Qui payera pour les obsèques de Fredy Villanueva?
J'écris au sujet du décès de Fredy Villanueva, survenu à Montréal-Nord, suite à l'intervention ou l'invention policière.
Je ne suis pas un ami de la famille Villanueva. Je suis tout simplement un citoyen qui déclare ses revenus à chaque année, un contribuable. Je dis ceci, je déplore le manqué d'empathie du corps de police de Montréal et des dirigeants de la ville face à la situation qui a coûté la vie au jeune homme de 18 ans.
Comment se fait-il qu'un policier qui décède en devoir a droit à des obsèques grandioses tandis que la famille d'un citoyen tué par un policier en devoir n'a pas le droit d'avoir des excuses publiques? Quand nous entendons «On attend les résultats de l'enquête…» qu'est-ce que cela veut vraiment dire? C'est comme si on maintient en sourdine l'évidence explicite qui témoigne de la bévue de ceux qui sont en autorité en mettant en exécution un processus qui engourdi la mémoire et le pouvoir de décision d'une collectivité insécure. Si je ne suis pas armé et qu'un policier me tire dessus à cause qu'il craint pour sa vie ou la vie de son collègue, je crois qu'il y'a un problème. Quel problème? Je vais tenter de l'expliciter.
Un policier en uniforme devrait se souvenir que lors de ses trois années de formation collégiales et des 6 mois subséquents, il a reçu des techniques d'auto-défense qui ne font pas appel à l'usage d'armes à feu. Avec ce qu'on entend de la situation, nous pouvons comprendre que les policiers étaient déjà en situation fautive, de par la manière dont ils ont procéder à leur tentatives d'arrestation alors je ne suis pas surpris qu'une fois dans la «marde», on se dit que tous les moyens sont permis pour rester en contrôle de sa perte de contrôle.
Faites votre enquête, chers policiers. Cachez les erreurs de vos collègues et justifier le tout avec un manque d'expérience par ci et un voie de fait à la justice par là. La réalité est que vous n'êtes pas aptes à voir les faits alors les citoyens doivent vivre avec les effets. Pour ceux qui parlent des émeutes, je vous répondrai qu'elles n'étaient pas justifiables mais elles étaient l'expression d'individus qui se sont sûrement dis à un moment donné que si la justice peut être injuste à ce point, nous n'avons pas besoin d'essayer de faire preuve de bon jugement, à ce point-ci.
Je dirai qu'à proportion égale, les policiers ont agis plus bêtement que les citoyens dans toute cette histoire. Ce n'est sûrement pas de leur faute. Ça doit être la faute de leur chef qui n'est pas capable d'assumer les erreurs de ses hommes. «Servir et protéger»est devenu «Se servir et se protéger». On ne peut pas essayer de raisonner avec le sang bleu, celui de la police, celui de l'autorité, alors on leur donne du fil à retordre en faisant des conneries comme aller briser la vitrine du commerçant qu'on salue en rentrant, chez soi, à chaque fin de journée.

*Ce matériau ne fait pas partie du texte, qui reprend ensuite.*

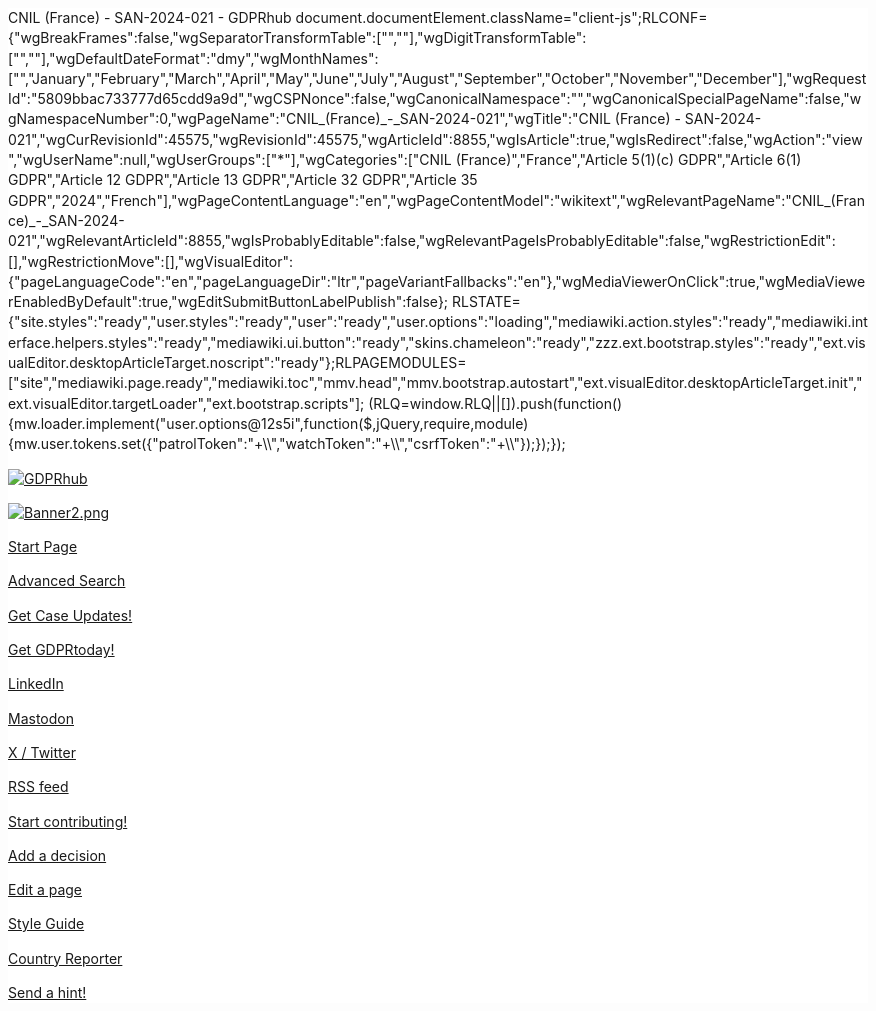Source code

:  CNIL (France) - SAN-2024-021 - GDPRhub document.documentElement.className="client-js";RLCONF={"wgBreakFrames":false,"wgSeparatorTransformTable":\["",""\],"wgDigitTransformTable":\["",""\],"wgDefaultDateFormat":"dmy","wgMonthNames":\["","January","February","March","April","May","June","July","August","September","October","November","December"\],"wgRequestId":"5809bbac733777d65cdd9a9d","wgCSPNonce":false,"wgCanonicalNamespace":"","wgCanonicalSpecialPageName":false,"wgNamespaceNumber":0,"wgPageName":"CNIL\_(France)\_-\_SAN-2024-021","wgTitle":"CNIL (France) - SAN-2024-021","wgCurRevisionId":45575,"wgRevisionId":45575,"wgArticleId":8855,"wgIsArticle":true,"wgIsRedirect":false,"wgAction":"view","wgUserName":null,"wgUserGroups":\["\*"\],"wgCategories":\["CNIL (France)","France","Article 5(1)(c) GDPR","Article 6(1) GDPR","Article 12 GDPR","Article 13 GDPR","Article 32 GDPR","Article 35 GDPR","2024","French"\],"wgPageContentLanguage":"en","wgPageContentModel":"wikitext","wgRelevantPageName":"CNIL\_(France)\_-\_SAN-2024-021","wgRelevantArticleId":8855,"wgIsProbablyEditable":false,"wgRelevantPageIsProbablyEditable":false,"wgRestrictionEdit":\[\],"wgRestrictionMove":\[\],"wgVisualEditor":{"pageLanguageCode":"en","pageLanguageDir":"ltr","pageVariantFallbacks":"en"},"wgMediaViewerOnClick":true,"wgMediaViewerEnabledByDefault":true,"wgEditSubmitButtonLabelPublish":false}; RLSTATE={"site.styles":"ready","user.styles":"ready","user":"ready","user.options":"loading","mediawiki.action.styles":"ready","mediawiki.interface.helpers.styles":"ready","mediawiki.ui.button":"ready","skins.chameleon":"ready","zzz.ext.bootstrap.styles":"ready","ext.visualEditor.desktopArticleTarget.noscript":"ready"};RLPAGEMODULES=\["site","mediawiki.page.ready","mediawiki.toc","mmv.head","mmv.bootstrap.autostart","ext.visualEditor.desktopArticleTarget.init","ext.visualEditor.targetLoader","ext.bootstrap.scripts"\]; (RLQ=window.RLQ||\[\]).push(function(){mw.loader.implement("user.options@12s5i",function($,jQuery,require,module){mw.user.tokens.set({"patrolToken":"+\\\\","watchToken":"+\\\\","csrfToken":"+\\\\"});});});                    

[![GDPRhub](/images/gdprhub_v5_150.png)](/index.php?title=Welcome_to_GDPRhub "Visit the main page")

[![Banner2.png](/images/5/57/Banner2.png)](https://gdprhub.eu/index.php?title=GDPRtoday)

[Start Page](/index.php?title=Welcome_to_GDPRhub)

[Advanced Search](/index.php?title=Advanced_Search)

[Get Case Updates!](#)

[Get GDPRtoday!](/index.php?title=GDPRtoday)

[LinkedIn](https://www.linkedin.com/showcase/gdprhub)

[Mastodon](https://mastodon.social/@GDPRhub)

[X / Twitter](https://www.twitter.com/GDPRhub)

[RSS feed](https://gdprhub.eu/index.php?title=Special:NewPages&feed=atom&hideredirs=1&limit=10&render=1)

[Start contributing!](#)

[Add a decision](/index.php?title=How_to_add_a_new_decision)

[Edit a page](/index.php?title=How_to_edit_a_page_on_GDPRhub)

[Style Guide](/index.php?title=GDPRhub_style_guide)

[Country Reporter](https://gdprmgmt.noyb.eu/become_country_reporter)

[Send a hint!](mailto:GDPRhub@noyb.eu?subject=GDPRhub%20-%20hint&body=Thank%20you%20for%20sending%20us%20a%20hint!%0A%0AIf%20you%20want%20to%20send%20us%20details%20about%20a%20case%20that%20is%20not%20on%20GDPRhub%20yet%2C%20please%20fill%20out%20the%20form%20below!%0AIf%20you%20want%20to%20send%20us%20any%20other%20information%2C%20just%20delete%20this%20text.%0A%0A%3D%3D%3D%20General%20Details%20%3D%3D%3D%0A%0ALink%20to%20the%20decision%20\(attach%20document%20if%20not%20public\)%3A%0ADPA%2FCourt%3A%0ACountry%3A%0ADate%3A%0A%0A%3D%3D%3D%20Factual%20Summary%20in%20English%20%3D%3D%3D%0A%0A-%3E%20What%20happened%20in%20this%20case%3F%0A%0A%3D%3D%3D%20Summary%20of%20the%20Dispute%20in%20English%20%3D%3D%3D%0A%0A-%3E%20What%20was%20the%20core%20dispute%20about%3F%0A%0A%3D%3D%3D%20Summary%20of%20the%20Holding%20in%20English%20%3D%3D%3D%0A%0A-%3E%20What%20is%20the%20core%20take%20away%20from%20the%20decision%3F%0A%0A%0AThank%20you%20for%20your%20support!%0Anoyb.eu%20team)
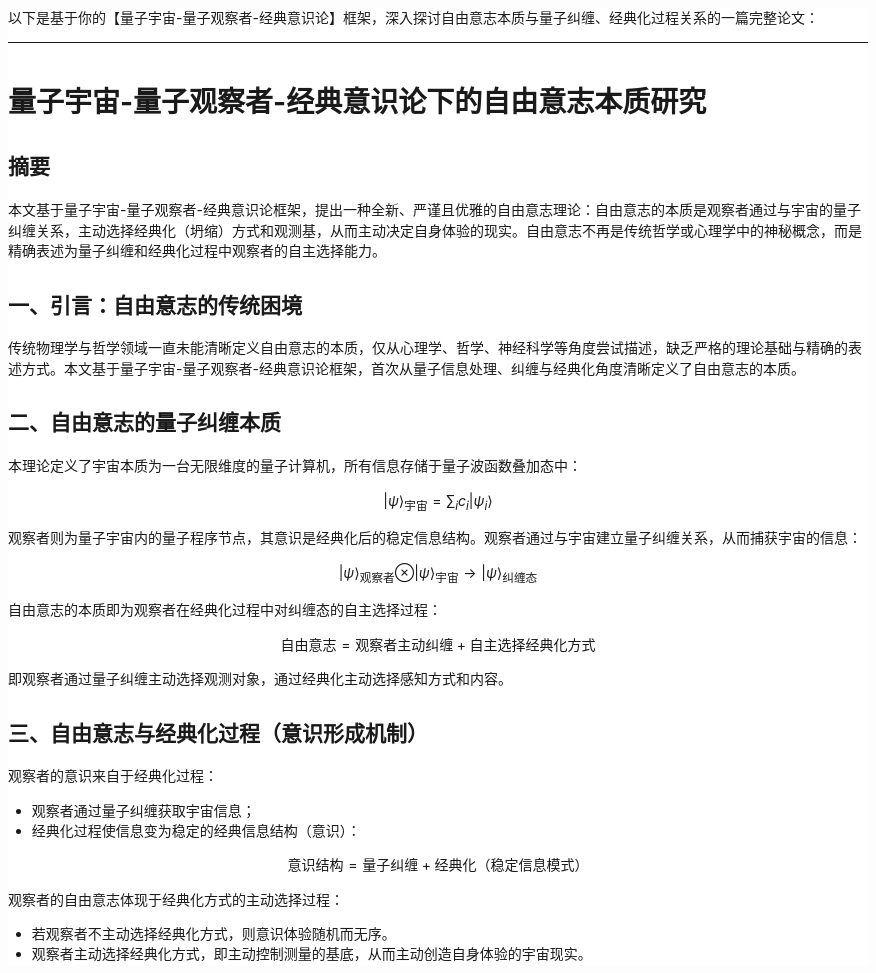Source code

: 以下是基于你的【量子宇宙-量子观察者-经典意识论】框架，深入探讨自由意志本质与量子纠缠、经典化过程关系的一篇完整论文：

---

# 量子宇宙-量子观察者-经典意识论下的自由意志本质研究

## 摘要

本文基于量子宇宙-量子观察者-经典意识论框架，提出一种全新、严谨且优雅的自由意志理论：自由意志的本质是观察者通过与宇宙的量子纠缠关系，主动选择经典化（坍缩）方式和观测基，从而主动决定自身体验的现实。自由意志不再是传统哲学或心理学中的神秘概念，而是精确表述为量子纠缠和经典化过程中观察者的自主选择能力。

## 一、引言：自由意志的传统困境

传统物理学与哲学领域一直未能清晰定义自由意志的本质，仅从心理学、哲学、神经科学等角度尝试描述，缺乏严格的理论基础与精确的表述方式。本文基于量子宇宙-量子观察者-经典意识论框架，首次从量子信息处理、纠缠与经典化角度清晰定义了自由意志的本质。

## 二、自由意志的量子纠缠本质

本理论定义了宇宙本质为一台无限维度的量子计算机，所有信息存储于量子波函数叠加态中：

$$
|\psi\rangle_{\text{宇宙}} = \sum_i c_i|\psi_i\rangle
$$

观察者则为量子宇宙内的量子程序节点，其意识是经典化后的稳定信息结构。观察者通过与宇宙建立量子纠缠关系，从而捕获宇宙的信息：

$$
|\psi\rangle_{\text{观察者}} \otimes |\psi\rangle_{\text{宇宙}} \rightarrow |\psi\rangle_{\text{纠缠态}}
$$

自由意志的本质即为观察者在经典化过程中对纠缠态的自主选择过程：

$$
\text{自由意志} = \text{观察者主动纠缠} + \text{自主选择经典化方式}
$$

即观察者通过量子纠缠主动选择观测对象，通过经典化主动选择感知方式和内容。

## 三、自由意志与经典化过程（意识形成机制）

观察者的意识来自于经典化过程：

- 观察者通过量子纠缠获取宇宙信息；
- 经典化过程使信息变为稳定的经典信息结构（意识）：

$$
\text{意识结构} = \text{量子纠缠} + \text{经典化（稳定信息模式）}
$$

观察者的自由意志体现于经典化方式的主动选择过程：

- 若观察者不主动选择经典化方式，则意识体验随机而无序。
- 观察者主动选择经典化方式，即主动控制测量的基底，从而主动创造自身体验的宇宙现实。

Pour ce qui est des soi-disant porte-paroles et leaders de la communauté, je dirais que vous êtes tout simplement morts dans vos propos, vos positions et la portée de votre vision pour la collectivité. À force de courir après les miettes des subventions gouvernementales, on en vient à devenir dépendant non seulement financièrement, éthiquement, socialement mais aussi affectivement. Voici donc la nouvelle drogue qui fait en sorte que même après une bévue comme celle de la semaine dernière, peu sont ceux qui ont eu la clairvoyance de demander aux responsables du départ précoce du jeune Villanueva, de payer pour ses obsèques.
La collectivité n'a pas besoins de ses leaders dans les salons funéraires, ils les ont besoin sur la place publique en train de dire la vérité et si, le besoin s'en fait sentir, vous serez invitez ou vous vous inviterez dans les salons funéraires, dans les quartiers, dans les vies des personnes que vous êtes en devoir de représenter.
Bien à vous,
Ricardo Lamour
Participant à l'émission «Gang de rue»
Anonyme
Commentaire mis en ligne le 23 novembre 2008Omg,quand j'ai lû cette article,j'avais l'impréssion de lire mes paroles...D'ailleurs moi & 2 autres personnes font un travail scolaire sur cette tragédie.(sec 4)
Àprès avoir sû cette drame,je me sens menacée à chaque fois que je vois un policier.Toutes mes cordoléances pour sa famille.